New York State’s budget is a case of “the good, the bad and the ugly,” Brian Sampson, executive director of Unshackle Upstate, a business lobbying group, told an Otsego County audience Tuesday morning.
Speaking before about 50 members of Citizen Voices, a local pro-business group, at the Carriage House in Oneonta, Sampson, praised the budget for making changes in the unemployment insurance and worker’s compensation programs that he said will benefit business and labor and for extending a middle-class tax cut.
But he also criticized it for increasing the minimum wage and extending an energy surcharge.
Sampson said the jury was still out on some other initiatives, such as changes in the Public Service Commission, which regulates utilities.
“We’ve been very clear that we’d rather have a late good budget than a bad on-time budget,” Sampson said, adding that the two budgets preceding the latest were were good and on time.

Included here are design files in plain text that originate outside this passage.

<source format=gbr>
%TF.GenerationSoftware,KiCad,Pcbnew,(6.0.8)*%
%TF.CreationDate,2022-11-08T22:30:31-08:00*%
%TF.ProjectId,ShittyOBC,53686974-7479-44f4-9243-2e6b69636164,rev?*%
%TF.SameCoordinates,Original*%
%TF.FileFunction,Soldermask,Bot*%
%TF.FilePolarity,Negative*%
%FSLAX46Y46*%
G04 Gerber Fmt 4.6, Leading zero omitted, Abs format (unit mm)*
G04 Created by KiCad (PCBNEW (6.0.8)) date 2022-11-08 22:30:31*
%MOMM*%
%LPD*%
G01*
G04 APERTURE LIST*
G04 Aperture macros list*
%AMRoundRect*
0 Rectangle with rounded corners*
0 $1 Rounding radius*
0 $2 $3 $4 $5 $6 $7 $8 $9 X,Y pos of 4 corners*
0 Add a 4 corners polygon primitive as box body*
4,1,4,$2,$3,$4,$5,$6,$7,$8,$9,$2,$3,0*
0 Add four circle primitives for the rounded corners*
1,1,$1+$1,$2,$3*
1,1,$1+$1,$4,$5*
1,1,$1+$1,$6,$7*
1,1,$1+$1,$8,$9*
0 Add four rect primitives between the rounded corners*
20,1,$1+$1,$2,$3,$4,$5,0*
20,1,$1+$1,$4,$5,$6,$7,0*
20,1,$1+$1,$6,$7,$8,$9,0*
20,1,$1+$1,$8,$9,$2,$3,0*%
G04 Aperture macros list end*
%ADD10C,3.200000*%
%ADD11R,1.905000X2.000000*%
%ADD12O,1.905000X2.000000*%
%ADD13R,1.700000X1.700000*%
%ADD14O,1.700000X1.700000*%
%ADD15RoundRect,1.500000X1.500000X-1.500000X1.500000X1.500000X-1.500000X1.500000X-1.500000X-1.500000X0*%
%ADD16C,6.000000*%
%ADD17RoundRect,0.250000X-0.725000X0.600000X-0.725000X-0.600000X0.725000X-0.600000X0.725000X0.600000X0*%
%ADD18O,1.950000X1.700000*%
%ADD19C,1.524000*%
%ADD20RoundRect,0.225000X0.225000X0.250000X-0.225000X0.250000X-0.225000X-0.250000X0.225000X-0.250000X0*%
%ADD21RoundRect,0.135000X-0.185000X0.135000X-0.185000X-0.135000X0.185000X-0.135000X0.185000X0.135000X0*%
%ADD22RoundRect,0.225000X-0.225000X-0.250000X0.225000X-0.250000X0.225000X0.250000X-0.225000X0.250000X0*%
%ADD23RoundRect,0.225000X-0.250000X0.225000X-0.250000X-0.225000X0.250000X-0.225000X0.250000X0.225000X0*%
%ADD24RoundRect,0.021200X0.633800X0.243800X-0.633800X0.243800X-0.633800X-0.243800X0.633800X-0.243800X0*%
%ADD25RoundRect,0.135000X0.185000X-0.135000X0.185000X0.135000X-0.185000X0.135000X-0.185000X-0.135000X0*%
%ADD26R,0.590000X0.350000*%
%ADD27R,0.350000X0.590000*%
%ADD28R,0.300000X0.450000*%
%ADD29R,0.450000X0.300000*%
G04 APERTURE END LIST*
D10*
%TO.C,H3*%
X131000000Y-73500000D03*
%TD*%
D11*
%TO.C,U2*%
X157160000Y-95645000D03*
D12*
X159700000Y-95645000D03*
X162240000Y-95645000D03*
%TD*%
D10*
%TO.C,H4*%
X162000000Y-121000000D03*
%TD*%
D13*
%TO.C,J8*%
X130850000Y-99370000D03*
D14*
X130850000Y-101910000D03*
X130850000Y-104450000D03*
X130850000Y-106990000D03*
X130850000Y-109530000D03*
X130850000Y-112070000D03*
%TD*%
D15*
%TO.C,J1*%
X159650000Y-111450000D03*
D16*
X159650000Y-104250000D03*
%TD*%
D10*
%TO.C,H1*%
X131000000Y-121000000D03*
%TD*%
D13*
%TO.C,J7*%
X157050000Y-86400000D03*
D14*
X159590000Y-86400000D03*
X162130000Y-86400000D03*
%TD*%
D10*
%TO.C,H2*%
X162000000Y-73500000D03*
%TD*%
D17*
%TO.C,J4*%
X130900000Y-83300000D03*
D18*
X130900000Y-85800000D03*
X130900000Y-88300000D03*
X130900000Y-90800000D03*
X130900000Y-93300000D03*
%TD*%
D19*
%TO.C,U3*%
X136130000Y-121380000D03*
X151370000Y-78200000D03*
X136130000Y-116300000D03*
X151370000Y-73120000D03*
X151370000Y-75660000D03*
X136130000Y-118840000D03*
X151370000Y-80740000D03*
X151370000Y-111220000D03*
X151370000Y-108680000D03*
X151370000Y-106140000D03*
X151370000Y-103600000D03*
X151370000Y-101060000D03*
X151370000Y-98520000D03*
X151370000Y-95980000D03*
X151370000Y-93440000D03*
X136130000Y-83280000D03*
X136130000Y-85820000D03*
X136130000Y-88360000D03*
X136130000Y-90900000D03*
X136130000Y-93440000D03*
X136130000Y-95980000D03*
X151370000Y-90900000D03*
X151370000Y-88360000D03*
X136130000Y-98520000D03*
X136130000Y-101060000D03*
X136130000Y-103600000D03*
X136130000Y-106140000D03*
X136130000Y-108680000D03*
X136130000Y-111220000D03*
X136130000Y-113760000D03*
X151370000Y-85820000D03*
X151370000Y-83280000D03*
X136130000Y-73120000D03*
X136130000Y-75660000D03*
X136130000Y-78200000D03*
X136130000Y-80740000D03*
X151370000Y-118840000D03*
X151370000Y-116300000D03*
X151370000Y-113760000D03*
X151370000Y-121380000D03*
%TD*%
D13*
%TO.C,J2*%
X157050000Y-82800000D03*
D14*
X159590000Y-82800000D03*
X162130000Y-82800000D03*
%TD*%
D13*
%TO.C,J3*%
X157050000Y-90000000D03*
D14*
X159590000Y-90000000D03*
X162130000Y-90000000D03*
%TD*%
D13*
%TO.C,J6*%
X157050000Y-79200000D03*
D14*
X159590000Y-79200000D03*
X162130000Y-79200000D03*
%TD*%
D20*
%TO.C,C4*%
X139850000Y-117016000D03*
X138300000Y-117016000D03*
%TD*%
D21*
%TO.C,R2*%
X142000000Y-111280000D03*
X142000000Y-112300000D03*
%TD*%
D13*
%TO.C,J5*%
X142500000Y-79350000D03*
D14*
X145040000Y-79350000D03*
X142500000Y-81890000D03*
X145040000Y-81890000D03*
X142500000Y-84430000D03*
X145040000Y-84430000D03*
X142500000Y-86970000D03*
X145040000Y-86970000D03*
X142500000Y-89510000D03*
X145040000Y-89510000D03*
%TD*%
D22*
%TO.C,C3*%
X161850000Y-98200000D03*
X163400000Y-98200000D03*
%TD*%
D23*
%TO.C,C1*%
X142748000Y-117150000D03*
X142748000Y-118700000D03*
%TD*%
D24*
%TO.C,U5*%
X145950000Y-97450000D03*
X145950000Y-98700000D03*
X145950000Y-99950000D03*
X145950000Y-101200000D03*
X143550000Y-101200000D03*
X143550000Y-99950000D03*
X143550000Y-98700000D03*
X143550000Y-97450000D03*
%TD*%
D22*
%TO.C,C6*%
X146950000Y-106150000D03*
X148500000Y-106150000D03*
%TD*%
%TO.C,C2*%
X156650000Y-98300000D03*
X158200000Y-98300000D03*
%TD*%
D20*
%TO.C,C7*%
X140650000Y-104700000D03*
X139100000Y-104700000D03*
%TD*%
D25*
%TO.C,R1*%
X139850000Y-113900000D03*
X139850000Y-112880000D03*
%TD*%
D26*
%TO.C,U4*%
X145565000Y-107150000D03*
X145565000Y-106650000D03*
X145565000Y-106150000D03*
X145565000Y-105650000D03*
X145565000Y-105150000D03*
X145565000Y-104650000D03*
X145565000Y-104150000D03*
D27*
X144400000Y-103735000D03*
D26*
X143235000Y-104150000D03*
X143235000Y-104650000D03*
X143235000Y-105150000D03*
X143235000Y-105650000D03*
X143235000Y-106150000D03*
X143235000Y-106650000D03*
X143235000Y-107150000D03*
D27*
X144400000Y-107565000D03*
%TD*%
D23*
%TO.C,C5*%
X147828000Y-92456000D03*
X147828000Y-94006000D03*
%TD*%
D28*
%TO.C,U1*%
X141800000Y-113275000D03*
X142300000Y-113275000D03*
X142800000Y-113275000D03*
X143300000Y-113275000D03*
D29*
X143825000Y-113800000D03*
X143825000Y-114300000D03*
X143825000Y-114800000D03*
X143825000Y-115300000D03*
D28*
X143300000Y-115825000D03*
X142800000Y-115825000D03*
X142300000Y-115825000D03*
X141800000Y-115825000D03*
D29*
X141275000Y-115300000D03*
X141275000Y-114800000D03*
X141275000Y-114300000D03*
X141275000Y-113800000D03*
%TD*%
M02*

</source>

“I think this year, it was on time,” he said.
Sampson praised the budget’s funding of the state’s 10 Regional Economic Development Councils, which provide money to development projects within their regions.
“We believe that the decisions should be done at the community level, not in a tower in Albany or down in New York City,” Sampson said.

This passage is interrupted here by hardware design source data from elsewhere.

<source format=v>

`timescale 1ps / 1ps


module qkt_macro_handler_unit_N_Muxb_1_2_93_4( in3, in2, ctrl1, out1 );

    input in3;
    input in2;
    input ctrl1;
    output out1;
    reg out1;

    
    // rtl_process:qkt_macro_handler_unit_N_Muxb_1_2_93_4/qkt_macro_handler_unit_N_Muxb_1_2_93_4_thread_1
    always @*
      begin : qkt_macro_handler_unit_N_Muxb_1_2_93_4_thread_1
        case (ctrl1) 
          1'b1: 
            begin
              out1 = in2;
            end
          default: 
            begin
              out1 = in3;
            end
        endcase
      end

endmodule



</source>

He also said that reforms in unemployment insurance and workers compensation were positive developments that would benefit business and labor in the long run.
Sampson said Unshackle Upstate had long opposed increases in the state minimum wage.
“This is really, for us, an upstate issue,” he said. “When you look at the bulk of minimum-wage earners in the state of New York, they are not in what’s classically referred to downstate — that beyond the Tappan Zee Bridge (between Rockland and Westchester counties).”
“Raising the minimum wage by 22 percent isn’t going to do anything to help our upstate businesses, predominantly our main street businesses dealing with keeping their costs down,” he added. “Ultimately, what a minimum-wage increase means is … added costs to you and me as end-users.”
“For us, though, the bigger concern was what was the impact it was going to have on employment,” he said. “If you look at a Cornell study that they conducted with San Diego State University, the last time New York raised its minimum wage, we lost 20 percent of the jobs we had for people between the ages of 16 and 29.”
Sampson said Unshackle Upstate and its allies had managed to eke out some concessions, such as phasing in the increase rather than making it in a single jump, avoiding inclusion of workers who earn tips and not indexing the minimum wage to inflation.
“Our fear was if you take minimum wage and you index it to inflation, you have guaranteed that we’ll never be able to come back to the table and negotiate.”
He also criticized extension for another four years of the “18a” energy surcharge, which was due to expire in 2014.
“If you go home today and you look at your energy bill, you’ll be able to calculate that somewhere between 22 and 26 percent of your bill, depending on where you are in the state, is taxes,” he said.
“It hurts our manufacturing, it hurts our farms, it hurts our homeowners and, more specifically, it hurts our seniors,” he added.